As patient safety was the prime concern of the GDC in commissioning the review, we restricted our summarising of this evidence base to issues of patient safety, including treatment and referral quality, in three areas felt to be most relevant to primary care-based dental services: direct access to nurses in primary care, including telephone triage schemes; physiotherapy; and audiology.

Overall the evidence from the eight nursing studies is favourable, in that six found no evidence that patient safety had been compromised by use of nurses or nurse practitioners.47,48,49,50,51,52 The systematic review by Laurante46 also reports no impact on health outcomes, but cautions about study quality. Moll van Charante et al. found considerable variation among nurses making telephone-based assessments and referral decisions.53

The evidence from physiotherapy studies on patient safety or referral quality is more mixed, with eight studies concluding that direct access does not pose a risk to public safety,54,55,56,57,58,59,60,61 three with equivocal findings,62,63,64 and three with at least partially negative findings.65,66,67 The main recommendation from this latter group was the need for relevant training to improve assessment and referral skills. The findings from the two audiology studies were very positive about patient safety and direct access to such services.68,69

Finally, we note the 2006 systematic review of evidence on extended roles for allied health professionals.70 While 21 studies progressed to full review and data extraction, the authors were unable to evaluate any pooled effects as patient health outcomes were rarely considered. They conclude that health outcomes, how best to introduce such roles, or how best to educate, support and mentor these practitioners, had rarely been evaluated (systematic review, evidence level I; study quality: good).

Conclusions

Over 100 research dental and other health-related papers were identified as relevant for this review of direct access. The quality of the evidence regarding direct access issues in dental care practitioners was varied but of moderately good quality as a whole. The material on direct access in dental services was overwhelmingly related to the work of dental hygienists and dental therapists, and mostly US in origin.

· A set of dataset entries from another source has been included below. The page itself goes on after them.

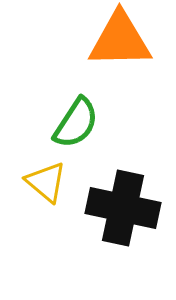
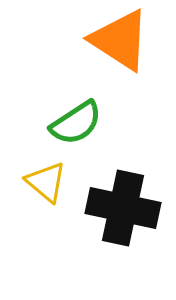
orange triangle: rotated 34 degrees clockwise
green semicircle: rotated 24 degrees clockwise
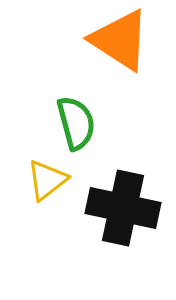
green semicircle: rotated 72 degrees counterclockwise
yellow triangle: moved 1 px right, 2 px up; rotated 42 degrees clockwise
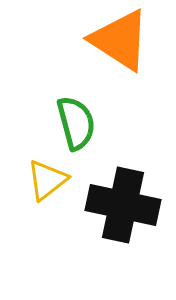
black cross: moved 3 px up
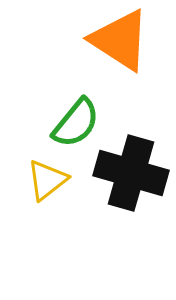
green semicircle: rotated 54 degrees clockwise
black cross: moved 8 px right, 32 px up; rotated 4 degrees clockwise
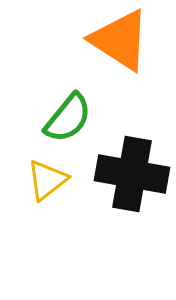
green semicircle: moved 8 px left, 5 px up
black cross: moved 1 px right, 1 px down; rotated 6 degrees counterclockwise
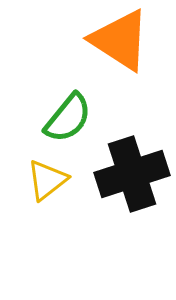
black cross: rotated 28 degrees counterclockwise
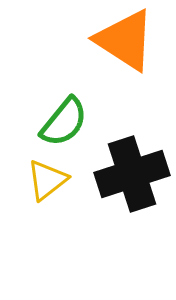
orange triangle: moved 5 px right
green semicircle: moved 4 px left, 4 px down
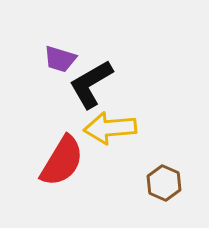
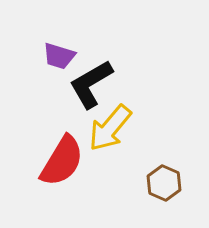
purple trapezoid: moved 1 px left, 3 px up
yellow arrow: rotated 45 degrees counterclockwise
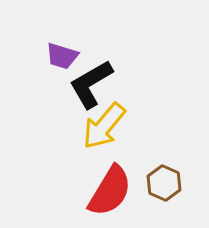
purple trapezoid: moved 3 px right
yellow arrow: moved 6 px left, 2 px up
red semicircle: moved 48 px right, 30 px down
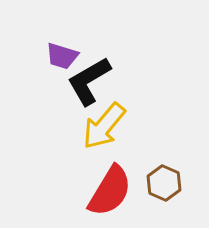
black L-shape: moved 2 px left, 3 px up
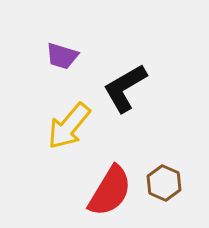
black L-shape: moved 36 px right, 7 px down
yellow arrow: moved 35 px left
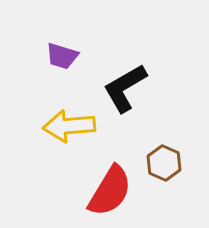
yellow arrow: rotated 45 degrees clockwise
brown hexagon: moved 20 px up
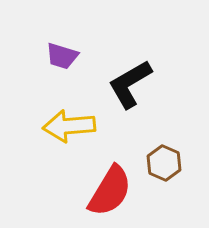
black L-shape: moved 5 px right, 4 px up
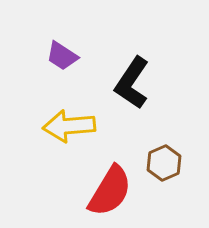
purple trapezoid: rotated 16 degrees clockwise
black L-shape: moved 2 px right, 1 px up; rotated 26 degrees counterclockwise
brown hexagon: rotated 12 degrees clockwise
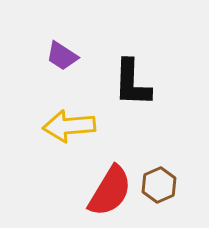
black L-shape: rotated 32 degrees counterclockwise
brown hexagon: moved 5 px left, 22 px down
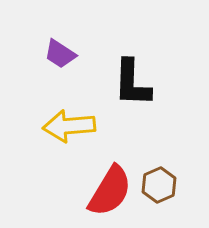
purple trapezoid: moved 2 px left, 2 px up
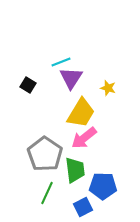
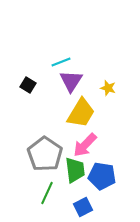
purple triangle: moved 3 px down
pink arrow: moved 1 px right, 7 px down; rotated 8 degrees counterclockwise
blue pentagon: moved 1 px left, 10 px up; rotated 8 degrees clockwise
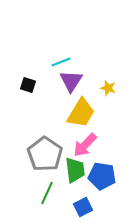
black square: rotated 14 degrees counterclockwise
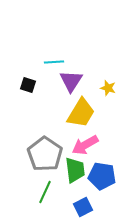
cyan line: moved 7 px left; rotated 18 degrees clockwise
pink arrow: rotated 16 degrees clockwise
green line: moved 2 px left, 1 px up
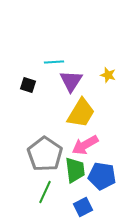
yellow star: moved 13 px up
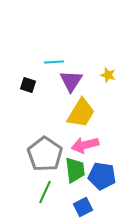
pink arrow: rotated 16 degrees clockwise
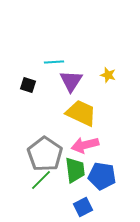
yellow trapezoid: rotated 96 degrees counterclockwise
green line: moved 4 px left, 12 px up; rotated 20 degrees clockwise
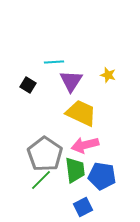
black square: rotated 14 degrees clockwise
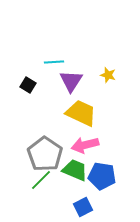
green trapezoid: rotated 60 degrees counterclockwise
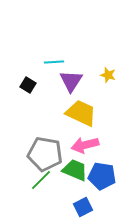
gray pentagon: rotated 24 degrees counterclockwise
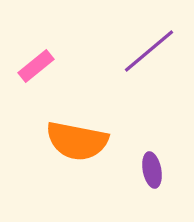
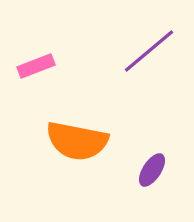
pink rectangle: rotated 18 degrees clockwise
purple ellipse: rotated 44 degrees clockwise
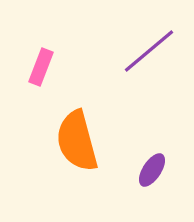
pink rectangle: moved 5 px right, 1 px down; rotated 48 degrees counterclockwise
orange semicircle: rotated 64 degrees clockwise
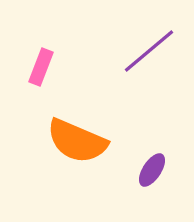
orange semicircle: rotated 52 degrees counterclockwise
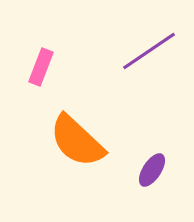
purple line: rotated 6 degrees clockwise
orange semicircle: rotated 20 degrees clockwise
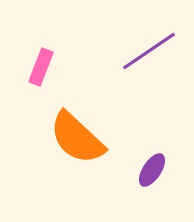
orange semicircle: moved 3 px up
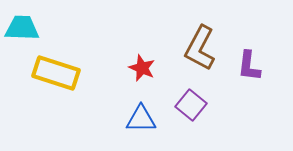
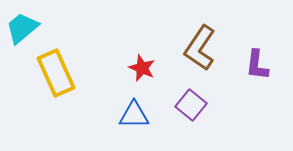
cyan trapezoid: rotated 42 degrees counterclockwise
brown L-shape: rotated 6 degrees clockwise
purple L-shape: moved 8 px right, 1 px up
yellow rectangle: rotated 48 degrees clockwise
blue triangle: moved 7 px left, 4 px up
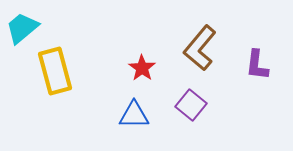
brown L-shape: rotated 6 degrees clockwise
red star: rotated 12 degrees clockwise
yellow rectangle: moved 1 px left, 2 px up; rotated 9 degrees clockwise
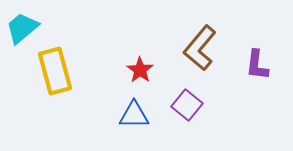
red star: moved 2 px left, 2 px down
purple square: moved 4 px left
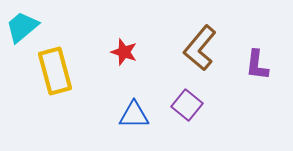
cyan trapezoid: moved 1 px up
red star: moved 16 px left, 18 px up; rotated 16 degrees counterclockwise
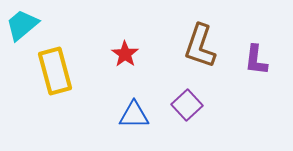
cyan trapezoid: moved 2 px up
brown L-shape: moved 2 px up; rotated 21 degrees counterclockwise
red star: moved 1 px right, 2 px down; rotated 16 degrees clockwise
purple L-shape: moved 1 px left, 5 px up
purple square: rotated 8 degrees clockwise
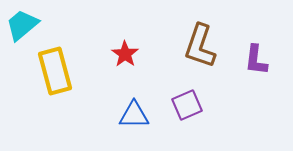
purple square: rotated 20 degrees clockwise
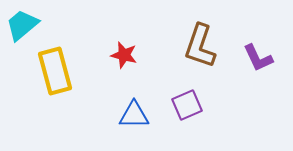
red star: moved 1 px left, 1 px down; rotated 20 degrees counterclockwise
purple L-shape: moved 2 px right, 2 px up; rotated 32 degrees counterclockwise
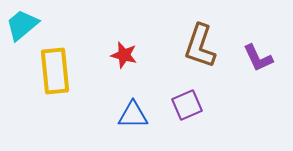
yellow rectangle: rotated 9 degrees clockwise
blue triangle: moved 1 px left
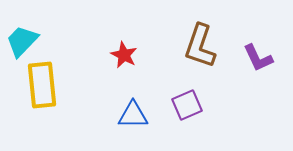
cyan trapezoid: moved 16 px down; rotated 6 degrees counterclockwise
red star: rotated 12 degrees clockwise
yellow rectangle: moved 13 px left, 14 px down
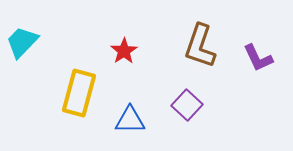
cyan trapezoid: moved 1 px down
red star: moved 4 px up; rotated 12 degrees clockwise
yellow rectangle: moved 37 px right, 8 px down; rotated 21 degrees clockwise
purple square: rotated 24 degrees counterclockwise
blue triangle: moved 3 px left, 5 px down
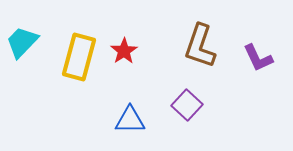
yellow rectangle: moved 36 px up
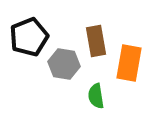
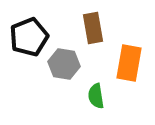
brown rectangle: moved 3 px left, 13 px up
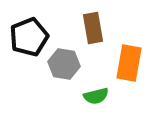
green semicircle: rotated 95 degrees counterclockwise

There was no evidence of significant issues of patient safety resulting from the clinical activity of DCPs. In contrast, there was strong evidence that access to dental care improved as a result of direct access arrangements, of cost benefits to patients, and of high levels of patient satisfaction. Of course, if access to dental care is widened, and appropriate referrals of patients with hitherto unmet treatment needs are made by DCPs to dentists, demands on dentists' services may rise. There was some evidence that DCPs may over-refer patients to dentists, which may ensure patient safety but lead to wasteful use of resources and a high level of 'no shows' on referral.

Finally, there is evidence of ongoing training needs to strengthen the assessment and referral skills of DCPs in respect to patients with other health problems or risk factors, but little evidence that dentist are any less in need of such training.